* [Material to process]

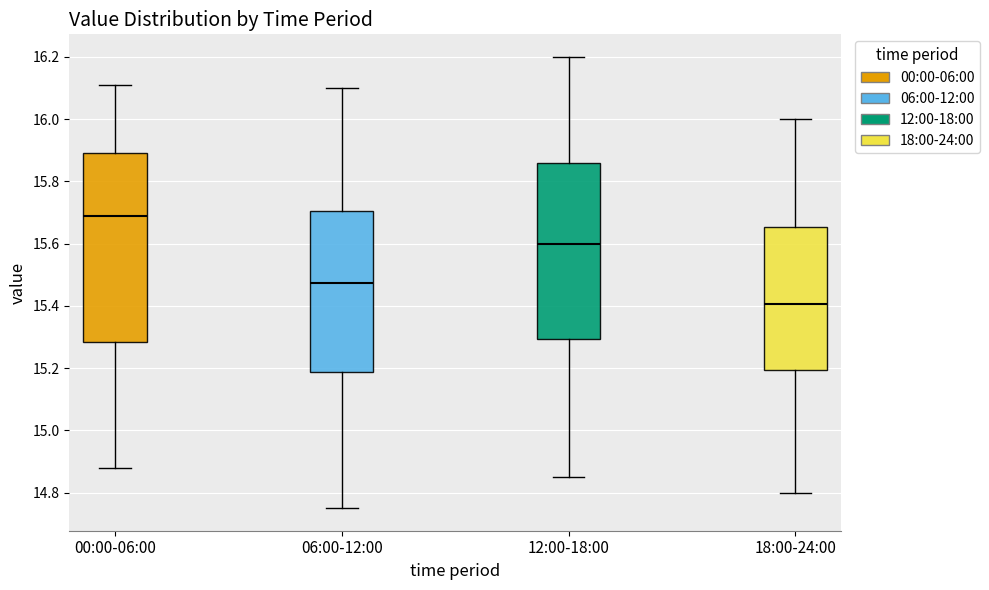

Reading left to right, transcribe this box plot: for each box, give where its median line is, the range the box spans, and where its two whiskers end, as read against the y-axis. The values are not printed on the chart, so give them approximately, as read against the axis.

00:00-06:00: median 15.70, box 15.28 to 15.90, whiskers 14.88 to 16.12
06:00-12:00: median 15.48, box 15.18 to 15.70, whiskers 14.76 to 16.10
12:00-18:00: median 15.60, box 15.30 to 15.86, whiskers 14.86 to 16.20
18:00-24:00: median 15.40, box 15.20 to 15.66, whiskers 14.80 to 16.00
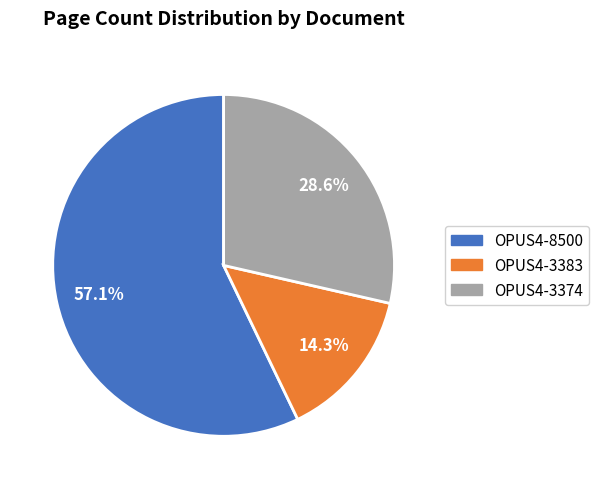

The OPUS4-3374 slice represents 29% of the pie. True or false?

True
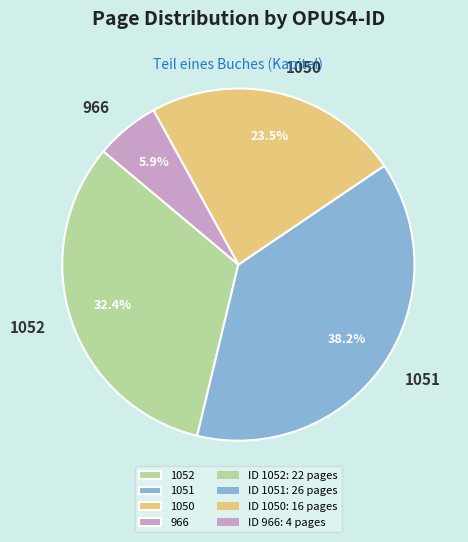

The 1052 slice represents 32% of the pie. True or false?

True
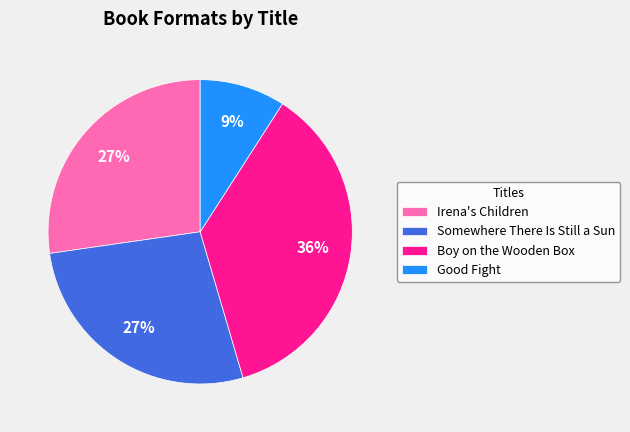

What is the ratio of the value at Somewhere There Is Still a Sun to the value at Irena's Children?

1.0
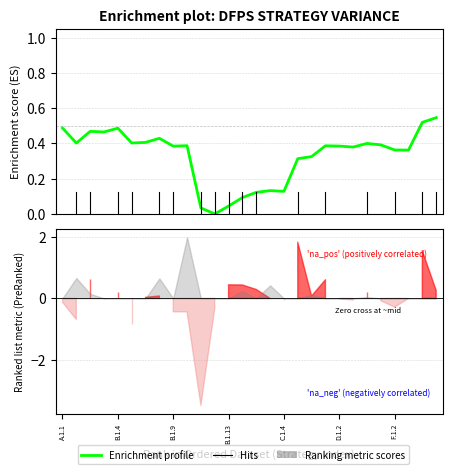

How many lines are shown in the chart?

1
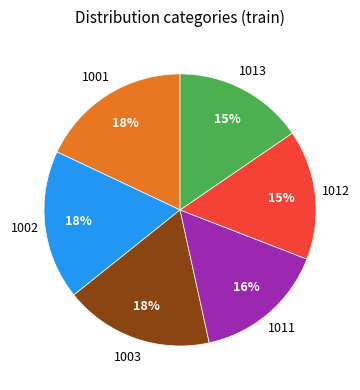

What percentage is the 1013 slice, to the nearest percent?

15%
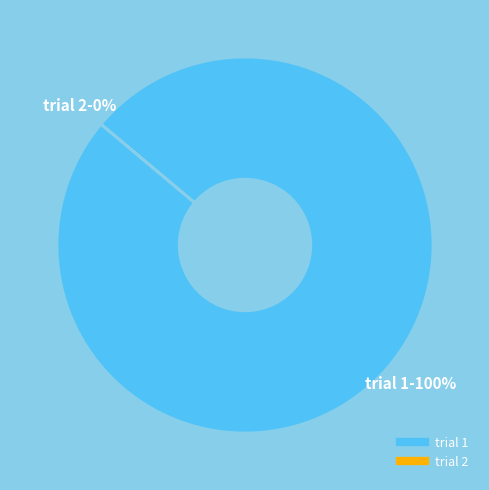

What percentage is the trial 1 slice, to the nearest percent?

100%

* [The task] Rewrite all the records above, substituting "wedge" for every "slice" and keeping the rest unchanged. Omit the pictures.

* [Answer space]
Reading left to right, transcribe this box plot: for each box, give where its median line is, the range the box spans, and where its two whiskers end, as read against the y-axis. The values are not printed on the chart, so give them approximately, as read against the axis.

00:00-06:00: median 15.70, box 15.28 to 15.90, whiskers 14.88 to 16.12
06:00-12:00: median 15.48, box 15.18 to 15.70, whiskers 14.76 to 16.10
12:00-18:00: median 15.60, box 15.30 to 15.86, whiskers 14.86 to 16.20
18:00-24:00: median 15.40, box 15.20 to 15.66, whiskers 14.80 to 16.00

The OPUS4-3374 wedge represents 29% of the pie. True or false?

True

The 1052 wedge represents 32% of the pie. True or false?

True

What is the ratio of the value at Somewhere There Is Still a Sun to the value at Irena's Children?

1.0

How many lines are shown in the chart?

1

What percentage is the 1013 wedge, to the nearest percent?

15%

What percentage is the trial 1 wedge, to the nearest percent?

100%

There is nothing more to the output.